# Visit to Thailand



## Sloth (Oct 7, 2017)

Hi Guys, I considering a trip to Thailand in January and Ive sort of planned an Itinery,
as you people know the land can I get your thoughts ie too long in some places, not enough time etc.
I'm a single traveller 49 years, here`s the plan - Chaing Mai 4 nights, fly to Kou Samuri 7 nights then back to Bangkok for 4 nights. Any other suggestions, I must say I don't want to be moving everyday.
Thanks in advance


----------



## XDoodlebugger (Jan 24, 2012)

Sloth said:


> Hi Guys, I considering a trip to Thailand in January and Ive sort of planned an Itinery,
> as you people know the land can I get your thoughts ie too long in some places, not enough time etc.
> I'm a single traveller 49 years, here`s the plan - Chaing Mai 4 nights, fly to Kou Samuri 7 nights then back to Bangkok for 4 nights. Any other suggestions, I must say I don't want to be moving everyday.
> Thanks in advance


Sounds like a reasonable plan to me as long as you like the beach.
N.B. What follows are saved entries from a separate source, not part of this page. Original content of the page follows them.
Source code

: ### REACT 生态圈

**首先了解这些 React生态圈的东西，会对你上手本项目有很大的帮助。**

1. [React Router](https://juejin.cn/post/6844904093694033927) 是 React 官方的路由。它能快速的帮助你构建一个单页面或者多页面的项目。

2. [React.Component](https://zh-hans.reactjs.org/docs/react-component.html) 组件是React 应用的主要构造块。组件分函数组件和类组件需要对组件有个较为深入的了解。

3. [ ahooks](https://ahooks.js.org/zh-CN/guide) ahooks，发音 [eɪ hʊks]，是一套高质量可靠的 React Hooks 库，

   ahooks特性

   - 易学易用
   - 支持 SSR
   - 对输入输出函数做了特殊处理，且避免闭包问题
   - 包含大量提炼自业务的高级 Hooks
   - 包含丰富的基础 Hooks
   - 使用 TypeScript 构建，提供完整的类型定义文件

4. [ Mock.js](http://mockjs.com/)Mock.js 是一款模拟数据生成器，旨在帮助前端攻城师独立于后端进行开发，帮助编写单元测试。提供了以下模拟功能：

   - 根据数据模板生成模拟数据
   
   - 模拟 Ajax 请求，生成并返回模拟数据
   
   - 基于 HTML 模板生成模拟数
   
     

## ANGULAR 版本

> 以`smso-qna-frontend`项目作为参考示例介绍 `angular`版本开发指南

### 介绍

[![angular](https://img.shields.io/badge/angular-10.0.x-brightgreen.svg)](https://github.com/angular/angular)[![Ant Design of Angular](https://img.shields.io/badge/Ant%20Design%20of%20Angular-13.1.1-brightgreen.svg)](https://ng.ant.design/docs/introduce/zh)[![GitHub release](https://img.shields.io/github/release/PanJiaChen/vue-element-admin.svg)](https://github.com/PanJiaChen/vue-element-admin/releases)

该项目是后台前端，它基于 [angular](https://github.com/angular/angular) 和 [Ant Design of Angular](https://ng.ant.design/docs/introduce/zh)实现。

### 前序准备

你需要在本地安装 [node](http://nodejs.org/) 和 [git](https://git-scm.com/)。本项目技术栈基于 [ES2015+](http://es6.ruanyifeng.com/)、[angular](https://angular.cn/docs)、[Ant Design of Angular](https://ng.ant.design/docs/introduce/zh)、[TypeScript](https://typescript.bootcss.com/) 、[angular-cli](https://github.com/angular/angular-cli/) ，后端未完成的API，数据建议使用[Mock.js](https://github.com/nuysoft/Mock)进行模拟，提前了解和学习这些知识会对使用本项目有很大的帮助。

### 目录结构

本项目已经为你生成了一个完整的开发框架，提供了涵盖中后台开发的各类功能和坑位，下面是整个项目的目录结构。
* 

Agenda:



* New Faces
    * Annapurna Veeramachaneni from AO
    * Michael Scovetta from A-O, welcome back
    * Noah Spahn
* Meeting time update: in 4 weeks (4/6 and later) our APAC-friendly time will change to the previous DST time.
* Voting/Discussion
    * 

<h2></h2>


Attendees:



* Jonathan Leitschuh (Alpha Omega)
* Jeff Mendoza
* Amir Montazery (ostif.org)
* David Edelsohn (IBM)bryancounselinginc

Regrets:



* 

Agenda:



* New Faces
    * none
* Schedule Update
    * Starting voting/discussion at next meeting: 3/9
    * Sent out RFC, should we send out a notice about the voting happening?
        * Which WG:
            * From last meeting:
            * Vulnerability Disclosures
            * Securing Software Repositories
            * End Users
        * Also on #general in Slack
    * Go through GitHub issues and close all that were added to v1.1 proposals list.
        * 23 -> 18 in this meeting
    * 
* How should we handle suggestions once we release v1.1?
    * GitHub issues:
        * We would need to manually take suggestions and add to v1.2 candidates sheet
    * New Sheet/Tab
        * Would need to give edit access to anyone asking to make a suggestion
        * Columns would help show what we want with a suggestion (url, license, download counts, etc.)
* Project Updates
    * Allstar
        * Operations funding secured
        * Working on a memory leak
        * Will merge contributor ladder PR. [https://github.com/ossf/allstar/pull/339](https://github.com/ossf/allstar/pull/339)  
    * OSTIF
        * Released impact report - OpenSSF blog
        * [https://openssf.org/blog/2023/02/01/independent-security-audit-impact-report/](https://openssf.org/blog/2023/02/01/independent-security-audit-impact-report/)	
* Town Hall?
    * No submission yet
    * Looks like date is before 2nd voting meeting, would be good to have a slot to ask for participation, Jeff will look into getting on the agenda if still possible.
I tend to use Bangkok as my base as I like the nightlife, not as much selection of that outside of Bangkok except Pattaya but it's there as well.


----------



## Eliza5 (Oct 8, 2017)

visit chiang rai

Sent from my SM-T561 using Tapatalk


----------



## Mardle (Nov 13, 2017)

Koh Samui is a very touristic island, mayge Krabi or Koh Phi Phi, though very touristic are better place for 7 days, enjoy!


----------